Record excerpts:
======
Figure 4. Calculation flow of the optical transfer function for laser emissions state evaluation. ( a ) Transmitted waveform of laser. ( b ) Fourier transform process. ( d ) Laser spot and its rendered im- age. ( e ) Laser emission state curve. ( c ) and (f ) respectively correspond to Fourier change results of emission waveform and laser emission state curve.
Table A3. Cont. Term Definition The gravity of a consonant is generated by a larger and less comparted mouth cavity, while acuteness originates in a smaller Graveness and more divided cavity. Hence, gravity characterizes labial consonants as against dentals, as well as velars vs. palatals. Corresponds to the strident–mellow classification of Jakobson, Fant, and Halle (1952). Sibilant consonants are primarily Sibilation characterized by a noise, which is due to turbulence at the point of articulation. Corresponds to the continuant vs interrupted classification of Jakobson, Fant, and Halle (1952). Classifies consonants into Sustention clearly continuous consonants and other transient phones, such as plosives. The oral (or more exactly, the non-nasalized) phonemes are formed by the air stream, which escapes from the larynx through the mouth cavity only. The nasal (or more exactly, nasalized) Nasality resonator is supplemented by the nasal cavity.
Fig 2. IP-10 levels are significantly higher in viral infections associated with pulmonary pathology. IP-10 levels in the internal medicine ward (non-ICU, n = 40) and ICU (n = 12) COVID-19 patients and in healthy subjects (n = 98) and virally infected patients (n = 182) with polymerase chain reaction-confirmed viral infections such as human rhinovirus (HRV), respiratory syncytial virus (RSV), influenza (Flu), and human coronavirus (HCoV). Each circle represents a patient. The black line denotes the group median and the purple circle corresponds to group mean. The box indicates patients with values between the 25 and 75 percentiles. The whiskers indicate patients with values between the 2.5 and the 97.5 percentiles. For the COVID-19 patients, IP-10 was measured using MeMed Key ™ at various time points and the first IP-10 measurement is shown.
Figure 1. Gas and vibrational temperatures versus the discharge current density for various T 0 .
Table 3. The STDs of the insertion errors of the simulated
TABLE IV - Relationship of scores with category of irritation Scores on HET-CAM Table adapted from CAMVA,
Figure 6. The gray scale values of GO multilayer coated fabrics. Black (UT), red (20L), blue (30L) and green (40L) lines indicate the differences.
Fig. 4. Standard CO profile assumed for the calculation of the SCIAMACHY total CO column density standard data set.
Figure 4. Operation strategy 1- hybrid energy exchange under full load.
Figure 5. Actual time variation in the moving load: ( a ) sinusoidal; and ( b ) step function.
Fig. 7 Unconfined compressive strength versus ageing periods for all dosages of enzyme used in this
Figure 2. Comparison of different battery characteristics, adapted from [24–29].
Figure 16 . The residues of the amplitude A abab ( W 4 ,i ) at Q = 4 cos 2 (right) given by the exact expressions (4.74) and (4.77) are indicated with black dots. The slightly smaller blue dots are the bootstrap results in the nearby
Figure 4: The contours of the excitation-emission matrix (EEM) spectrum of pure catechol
======
Work to be completed: A single number is the answer: how many lines of the entries above contain "versus"?

Answer to this task: 2